The book’s final chapter, while it covers the initial release of Van Morrison’s now cult classic Astral Weeks in late 1968, it takes another more interesting look at a conspicuous absence from the popular music history books in the form of the utopian ‘Pop for Peace’ concert. This music gathering took place on the south of Belfast in August 1968 was the first outdoor peace concert held in Northern Ireland, included messages of support from John Lennon and Yoko Ono, attracted 10,000 people and preceded Woodstock –the most mythologized music festival of the decade– by two weeks, yet it is virtually non-existent in accounts of Northern Ireland in the 1960s. Again the discussion of memory wars and the question of “whose 1960s, whose NI and ultimately whose agenda” (433) is being advanced in Northern Ireland’s cultural memory is brought to the surface.

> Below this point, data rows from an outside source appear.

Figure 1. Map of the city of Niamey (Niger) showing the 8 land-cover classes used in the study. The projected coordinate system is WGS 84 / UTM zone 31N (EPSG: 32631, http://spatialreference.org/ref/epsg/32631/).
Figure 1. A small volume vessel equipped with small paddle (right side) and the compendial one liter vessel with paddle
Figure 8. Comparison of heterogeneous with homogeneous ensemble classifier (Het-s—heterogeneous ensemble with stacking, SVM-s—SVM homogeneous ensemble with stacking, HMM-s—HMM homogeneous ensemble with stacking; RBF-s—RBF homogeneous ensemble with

How Belfast Got the Blues provides a meticulous account of Belfast’s popular music culture and politics of the 1960s, going beyond the big names and greatest hits of the decade and, crucially, includes some of those disregarded in previous historical accounts. Released in what can be considered a bumper year for (Northern) Irish popular music scholarship with Stephen Millar’s Sounding Dissent: Rebel Songs, Resistance, and Irish Republicanism (University of Michigan Press) and Áine Mangaoang, John O’Flynn and Lonán Ó Briain’s Made in Ireland: Studies in Popular Music (Routledge), How Belfast Got the Blues marks an incredibly valuable contributions to both Irish studies and popular music studies that both celebrates and critiques the multifaceted role of Belfast’s music scenes and its international impact. At nearly 500 pages of sophisticated analysis, the book is reasonably priced in paperbook and e-book formats, offering historical nuggets and exceptional value per page.

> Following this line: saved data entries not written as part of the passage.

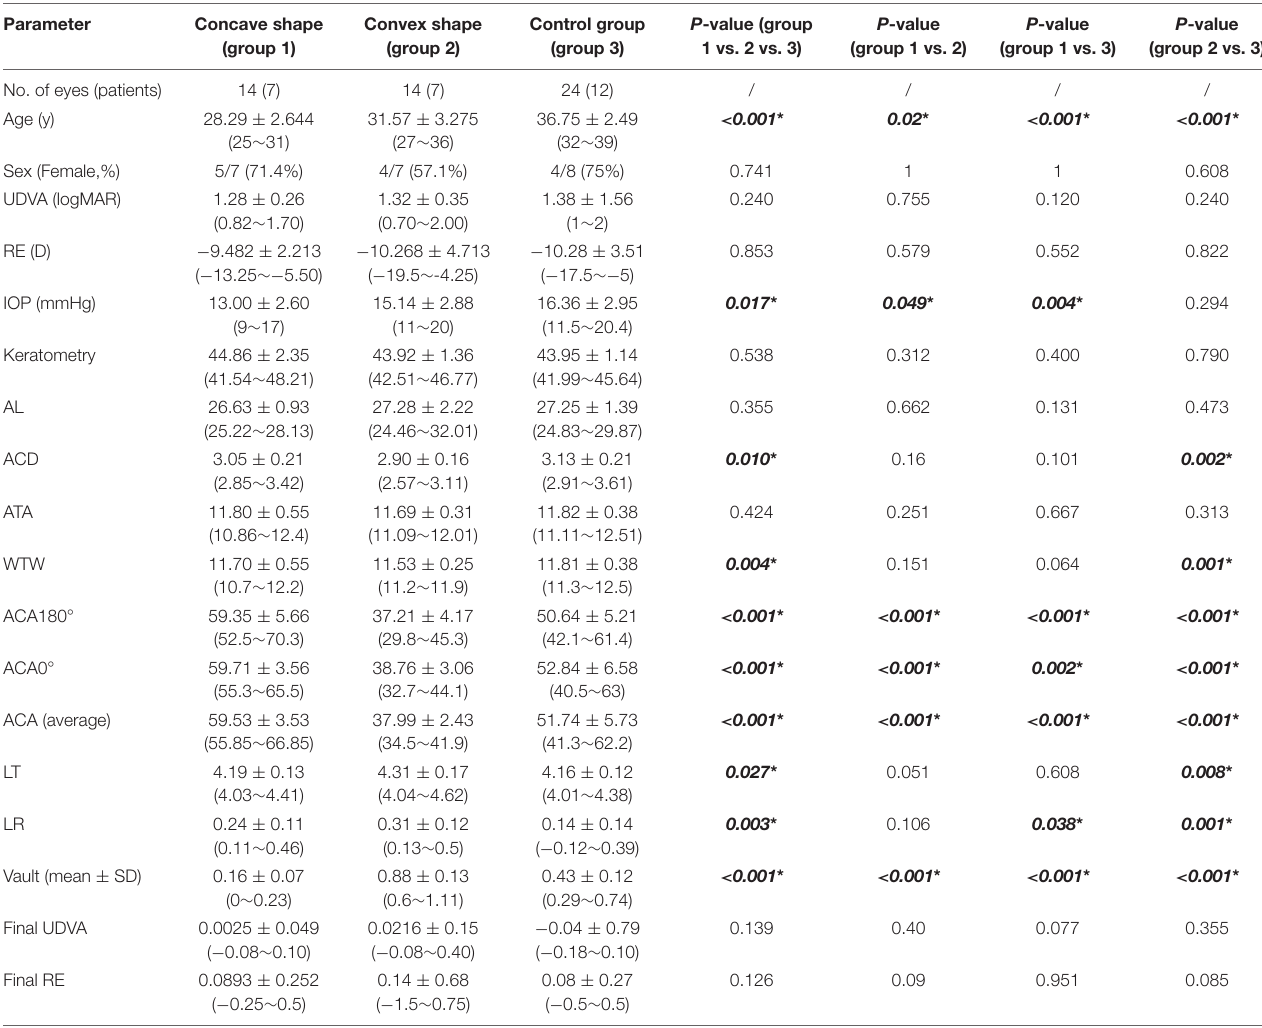
TABLE 1 | Demographic and clinical baseline characteristics in patients with concave shape iris and convex shape iris. Parameter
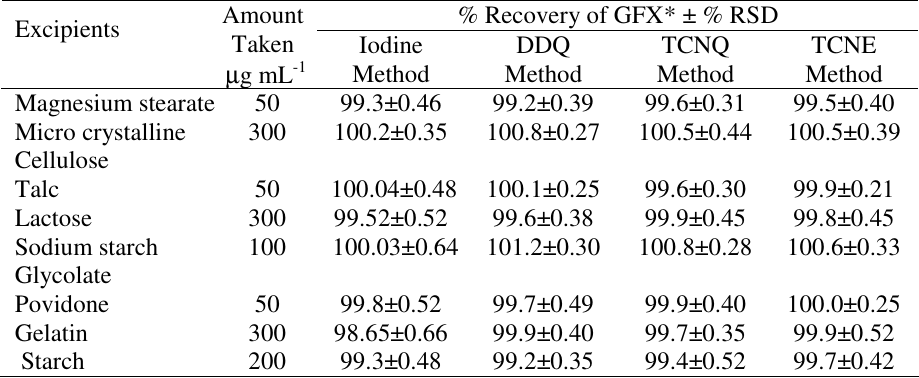
Table 1. Determination of GFX in the presence of excipients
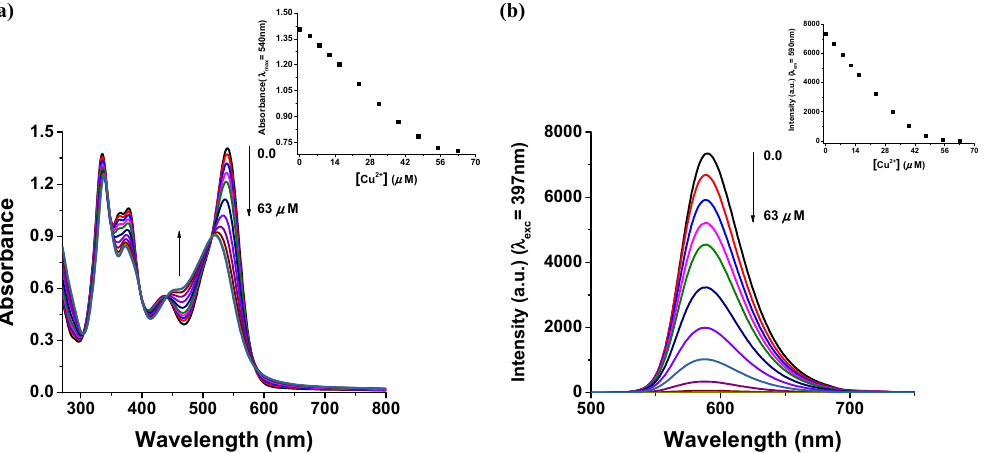
Figure 2. Optical absorption ( a ) and fl uorescence ( b ) titration curves of 2 (40 µM solution in MeCN; λ exc = 397 nm) with the addition an of aqueous solution of Cu(NO 3 ) 2 . The concentration of Cu 2+ added varied from 0 to 63 µM. Arrows indicate optical absorption and fl uorescence changes upon addition of Cu 2+ . Insets: Variation in the absorbance at λ max = 540 nm and fl uorescence at λ em = 590 nm as a function of the concentration of Cu 2+ added.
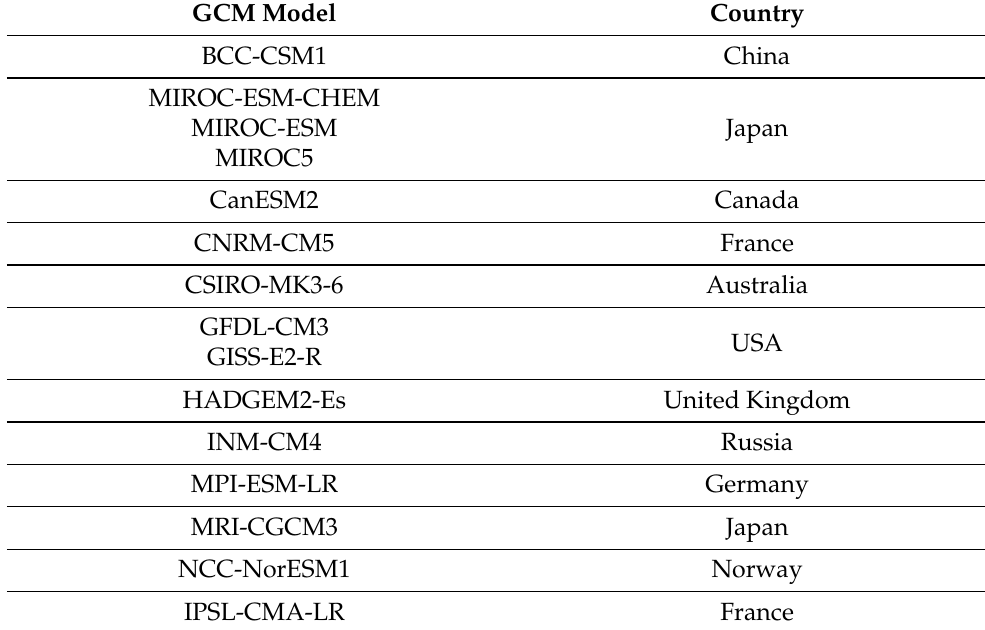
Table 3. List of GCMs considered in the selection of the final model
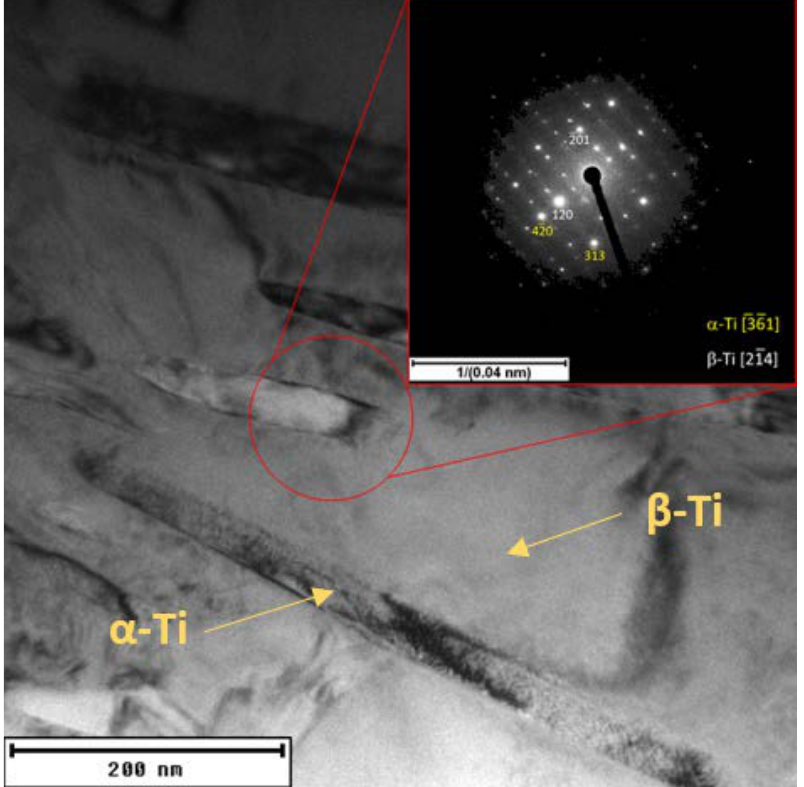
Figure 8. Detailed microstructure of SPS_HT sample with needle-like α -Ti phase in β -Ti matrix (TEM).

At the very heart of the book lies the belief that popular music is put to the service of representation of Northern Ireland’s ambitions as well as revealing the statelet’s veiled repressions through lucid and illuminating evidence of the critical role popular music played in shaping Northern Irish identity. Far from Belfast being just a “troubled city” or an “obscure periphery”, by the book’s end the reader is left in full agreement with McLaughlin and Braniff’s convincing analysis that Belfast had the capacity to be “ahead of the curve” (446) not only in relation to pop music but also in progressive political thinking, such as the compelling discussion of politician-activist Bernadette Devlin-McAliskey.

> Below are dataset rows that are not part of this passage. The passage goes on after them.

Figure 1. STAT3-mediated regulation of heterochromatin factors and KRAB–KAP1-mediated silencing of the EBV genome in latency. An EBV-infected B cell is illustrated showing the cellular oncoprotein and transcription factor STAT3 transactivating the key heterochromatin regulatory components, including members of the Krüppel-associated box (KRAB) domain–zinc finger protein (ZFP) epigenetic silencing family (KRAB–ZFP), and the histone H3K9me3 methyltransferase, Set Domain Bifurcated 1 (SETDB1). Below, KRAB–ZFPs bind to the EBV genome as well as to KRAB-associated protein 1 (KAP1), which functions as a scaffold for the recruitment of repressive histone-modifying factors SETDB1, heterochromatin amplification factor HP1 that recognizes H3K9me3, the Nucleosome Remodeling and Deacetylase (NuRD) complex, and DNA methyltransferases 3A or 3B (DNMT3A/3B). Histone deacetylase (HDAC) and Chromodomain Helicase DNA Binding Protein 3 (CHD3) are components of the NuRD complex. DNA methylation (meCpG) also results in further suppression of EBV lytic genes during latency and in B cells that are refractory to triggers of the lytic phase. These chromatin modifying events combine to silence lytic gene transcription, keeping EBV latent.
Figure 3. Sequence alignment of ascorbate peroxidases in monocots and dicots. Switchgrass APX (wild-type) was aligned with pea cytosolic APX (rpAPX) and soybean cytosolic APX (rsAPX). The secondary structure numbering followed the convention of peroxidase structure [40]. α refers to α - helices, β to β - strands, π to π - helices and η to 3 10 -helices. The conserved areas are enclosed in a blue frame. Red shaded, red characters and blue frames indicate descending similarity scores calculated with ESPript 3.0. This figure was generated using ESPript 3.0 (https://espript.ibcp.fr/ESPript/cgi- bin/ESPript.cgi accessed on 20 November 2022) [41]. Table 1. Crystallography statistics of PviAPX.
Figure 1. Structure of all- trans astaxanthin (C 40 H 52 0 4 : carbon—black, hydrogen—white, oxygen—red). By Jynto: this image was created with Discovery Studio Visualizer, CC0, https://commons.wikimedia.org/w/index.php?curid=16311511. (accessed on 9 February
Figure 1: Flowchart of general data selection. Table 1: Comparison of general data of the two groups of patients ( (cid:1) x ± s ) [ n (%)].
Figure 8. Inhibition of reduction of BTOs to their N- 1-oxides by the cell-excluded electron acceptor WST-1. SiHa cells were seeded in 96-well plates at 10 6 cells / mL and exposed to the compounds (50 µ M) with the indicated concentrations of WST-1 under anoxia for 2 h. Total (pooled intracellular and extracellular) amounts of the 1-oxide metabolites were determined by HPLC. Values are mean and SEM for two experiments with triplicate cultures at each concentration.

By tuning into the various voices from the periphery, How Belfast Got the Blues showcases how pop groups, overlooked artists and little-known entertainers had a profound effect on official political culture not only in Northern Ireland and the Republic of Ireland but in Britain and the US too. McLaughlin and Braniff’s book offers a simple yet nonetheless significant message for the future of Irish (popular music) studies: that as scholars, educators and activists, we have a responsibility to shine a light on the musicians and actors who played an essential part in shaping our local music scenes in order to reveal what is remembered and what is excluded, as absences may be even more critically significant than presences.

Works Cited

Balance, Christine Bacareza. Tropical Renditions: Making Musical Scenes in Filipino America. Durham, N.C.: Duke University Press, 2016.

Bohlman, Philip V. The Music of European Nationalism: Cultural Identity and Modern History. Santa Barbara, California: ABC-CLIO, 2004.

Finnegan, Ruth. The Hidden Musicians: Music-Making in an English Town. Cambridge: Cambridge University Press, 1989.

Hall, Þorbjörg Daphne, Nicola Dibben, Árni Ingólfsson and Tony Mitchell, (eds.) Sounds Icelandic: Essays on Icelandic Music in the 20th and 21st Centuries. London: Equinox, 2019.

Mangaoang, Áine, O’Flynn, John and Lonán Ó Briain, (eds.) Made in Ireland: Studies in Popular Music. London: Routledge, 2020.

Millar, Stephen R. Sounding Dissent: Rebel Songs, Resistance, and Irish Republicanism. Ann Arbor: University of Michigan Press, 2020.

Radano, Ronald M. Lying up a Nation: Race and Black Music. Chicago: University of Chicago Press, 2003.

Shank, Barry. Dissonant Identities: The Rock’n’Roll Scene in Austin, Texas. Middletown, CT: Wesleyan University Press, 1994.